The wonderful “pÕÎ-trÉ” blog has a terrific selection of poems about movies. And there have been great movies about poets like “The Barretts of Wimpole Street” (about the courtship of Elizabeth Barrett and Robert Browning), An Angel at My Table (about Janet Frame) and the documentaries about Rumi, Billy Collins, and Charles Bukowski. And the movie Deliverance was based on a novel by the poet James Dickey.
I love “Alice in Wonderland’s” version of “The Walrus and the Carpenter.”
And this beautiful e.e. cummings poem recited by Cameron Diaz to Toni Collette in “In Her Shoes.”
Characters in movies often recite poetry. Movies are written by writers, after all, and writers love words. Katherine Hepburn quotes T.S. Eliot in “Without Love,” “April is the cruellest month, breeding/Lilacs out of the dead land, mixing/Memory and desire, stirring/Dull roots with spring rain.” “Blade Runner” has a quote from Blake’s “Tyger.” In “Awakenings,” “The Panther” by Rilke illustrates the isolation and bleakness of a patient’s inner life:
His vision, from the constantly passing bars,
has grown so weary that it cannot hold
anything else. It seems to him there are
a thousand bars; and behind the bars, no world.

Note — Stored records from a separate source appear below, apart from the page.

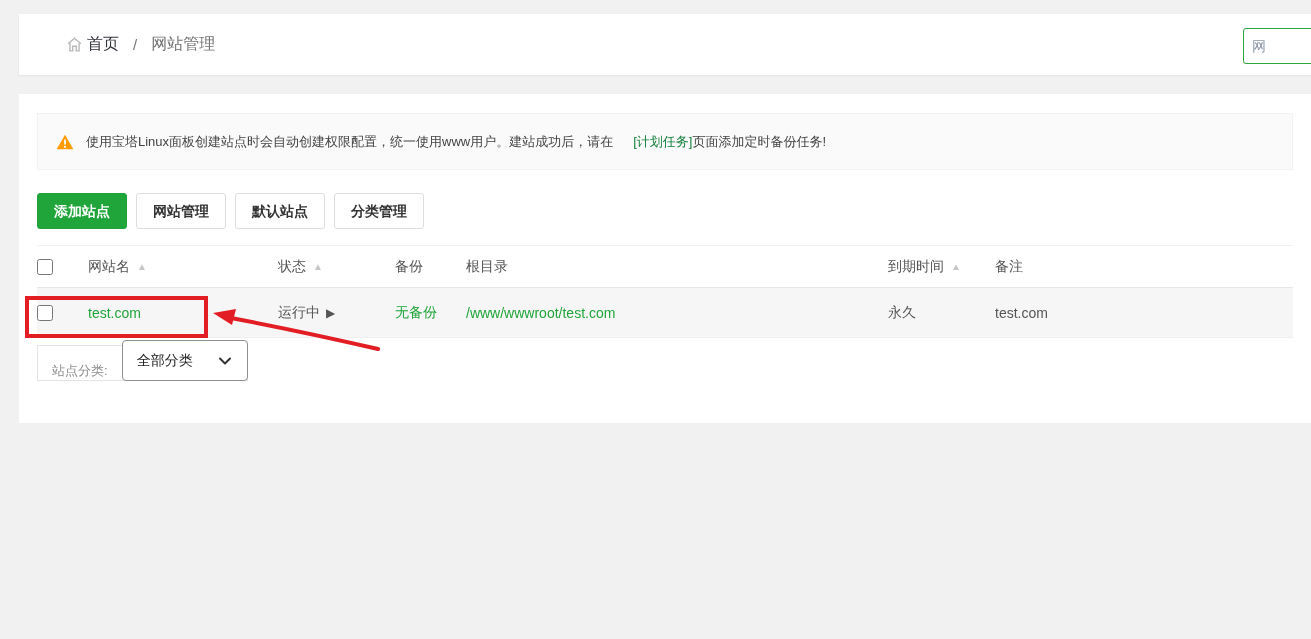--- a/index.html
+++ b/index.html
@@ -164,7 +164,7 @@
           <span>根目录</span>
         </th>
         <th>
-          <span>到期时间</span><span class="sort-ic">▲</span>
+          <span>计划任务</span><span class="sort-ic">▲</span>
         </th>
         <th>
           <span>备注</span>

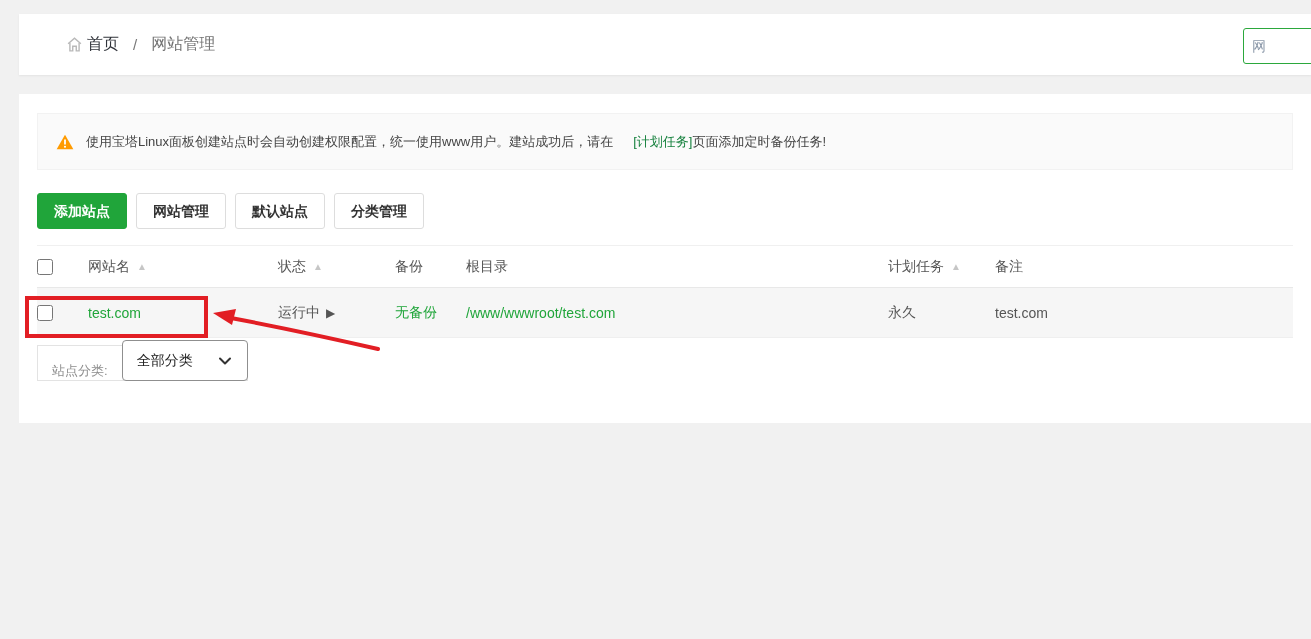--- a/index.html
+++ b/index.html
@@ -78,7 +78,7 @@
   
   .filter-group {
     position:absolute; left:18px; top:251px; height:36px;
-    display:flex; align-items:flex-end;
+    display:flex; align-items:flex-start;
     border:1px solid #e3e3e3; background:#fff;
   }
   .filter-group .flabel { color:#8d8d8d; font-size:13px; padding:0 14px; }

As he paces in cramped circles, over and over,
the movement of his powerful soft strides
is like a ritual dance around a center
in which a mighty will stands paralyzed.
Only at times, the curtain of the pupils
lifts, quietly–. An image enters in,
rushes down through the tensed, arrested muscles,
plunges into the heart and is gone.
One of the most memorable scenes in “Four Weddings and a Funeral” is the heart-breaking funeral service with W.H. Auden’s Funeral Blues:
Stop all the clocks, cut off the telephone,
Prevent the dog from barking with a juicy bone,
Silence the pianos and with muffled drum
Bring out the coffin, let the mourners come.
Let aeroplanes circle moaning overhead
Scribbling on the sky the message He is Dead.
Put crepe bows round the white necks of the public doves,
Let the traffic policemen wear black cotton gloves.
He was my North, my South, my East and West,
My working week and my Sunday rest,
My noon, my midnight, my talk, my song;
I thought that love would last forever: I was wrong.
The stars are not wanted now; put out every one,
Pack up the moon and dismantle the sun,
Pour away the ocean and sweep up the woods;
For nothing now can ever come to any good.
And of course “Dead Poet’s Society” is about an inspiring teacher who shares his love of poetry.